Latin American research professor at the U.S. Army War College Strategic Studies Institute Evan Ellis said he is opposed to the bill. 

“In principle, we are a nation of immigrants,” Ellis said. “If you go back to the internment of the Japanese during World War II, I think it is not good for public relations or in terms of our values to say that a person by virtue of their ethnicity should not be allowed into the United States to study.” 

Ellis said there is still a security risk, however, and caution should be taken.

“There is a significant risk of the Chinese sending personnel to certain technological institutions and then taking that information either through their research work or student work, back to China in inappropriate ways,” Ellis said. “The issue is how does one control that risk through proper supervision, proper vigilance and proper controls.” 

Ellis said there must be a balance when tackling these issues and going with the extreme isn’t always beneficial. 

“At the end of the day, I think it’s imperative that we recognize the threats of espionage and technology theft by all groups,” Ellis said. “But we have to do that in a way that does not criminalize somebody because of their ethnicity.” 

Juan Cruz, senior advisor and director at the Center for Strategic and International Studies, said this bill can be a double-edged sword depending on how one looks at it. 

“If you look at the STEM programs at the leading universities, students in the masters and doctoral programs are overwhelmingly foreign students,” Cruz said. “It could also be advantageous to our adversaries by having students in the states.” 

Oftentimes students who come over from other countries — especially the ones mentioned in bill 4736 — enjoy the U.S. and choose to stay and pursue their field due to the large academic independence they now have, Cruz said.

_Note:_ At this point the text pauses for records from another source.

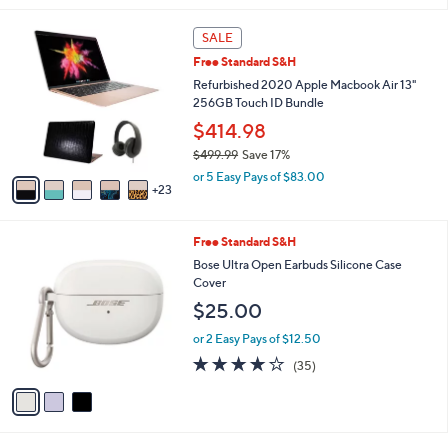
,
l
Stars
$
2
a
SALE
2
8
b
Free Standard S&H
4
C
l
9
o
Refurbished 2020 Apple Macbook Air 13"
e
.
l
256GB Touch ID Bundle
9
o
$414.98
5
r
$499.99
Save 17%
s
,
A
or 5 Easy Pays of $83.00
w
23
v
a
a
s
i
3
Free Standard S&H
,
l
C
$
a
Bose Ultra Open Earbuds Silicone Case
o
4
b
Cover
l
9
l
$25.00
o
9
e
r
.
or 2 Easy Pays of $12.50
s
9
4.1
35
(35)
A
9
of
Reviews
v
5
a
Stars
i
l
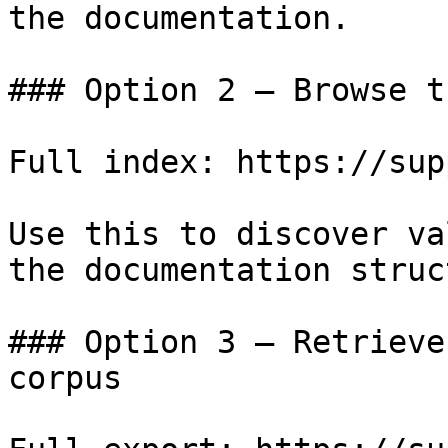
the documentation.

### Option 2 — Browse t
Full index: https://sup
Use this to discover va
the documentation struc
### Option 3 — Retrieve
corpus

Additionally, the U.S.’s environment for learning is very different compared to the countries they came from, Cruz said. 

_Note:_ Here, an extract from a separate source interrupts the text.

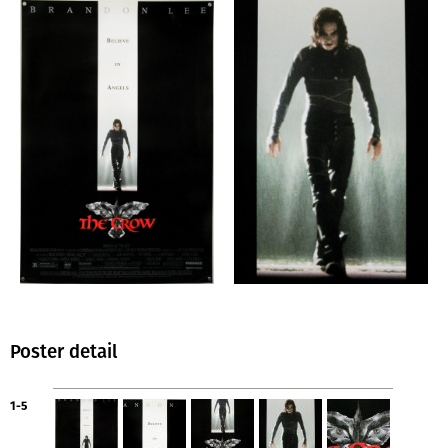
Poster detail
1-5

“They learn our system of governance, democracy, rule of law, the liberty to think, to challenge and to be creative without being penalized for it,” Cruz said. 

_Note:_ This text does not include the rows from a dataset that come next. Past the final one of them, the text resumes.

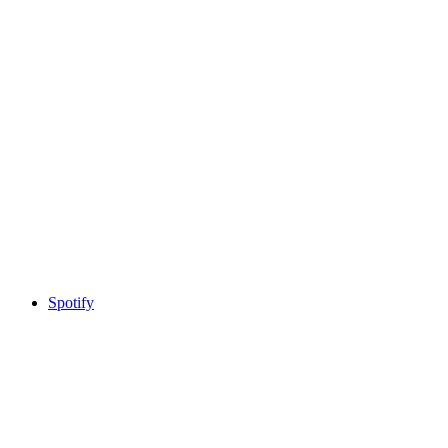
Spotify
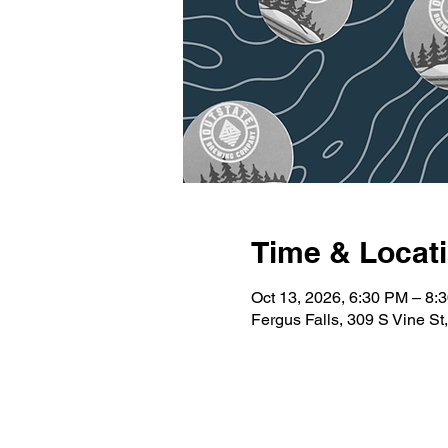
Time & Locat
Oct 13, 2026, 6:30 PM – 8:
Fergus Falls, 309 S Vine S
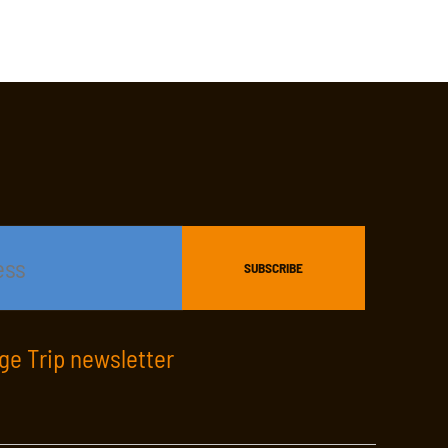
age Trip newsletter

The bill would essentially be selling the U.S. system, and its citizens short, Cruz said. 

“We in the U.S. take advantage of the research they [foreign students] are doing,” Cruz said. “Yes they are learning, but ultimately their work is published in the U.S. and helps move forward research and development.” 

Cruz said the likelihood of students coming from these countries is low.  

“I’d be shocked if there was a single North Korean studying in the U.S.,” Cruz said. “I don’t think that’s a thing, if North Koreans were to travel abroad to study it would be in China or Russia.” 

The better solution to combat these security threats is to have background checks and professors who sponsor having these students on campus, Cruz said. 

“If we have them working on sensitive issues, then we employ restrictions,” Cruz said. “Have a university sponsor who vouches that this student hasn’t stolen sensitive information.”

Political science senior Hugo Salazar-Vasquez said he disagrees with the bill.

“I don’t think we should ban students from a school, only military or higher level institutions,” Salazar-Vasquez said. “I think it makes sense to try and get students from other countries to learn our ways and we learn their ways. This could help plant a seed with the younger generations that the U.S. wants to work with them and help build better relations.” 

Salazar-Vasquez’s family moved from Central America and said the U.S. is unique. 

“Living here, studying here, you become open to new ideas and learn new things,” Salazar-Vasquez said. “The U.S. has an effect on you.”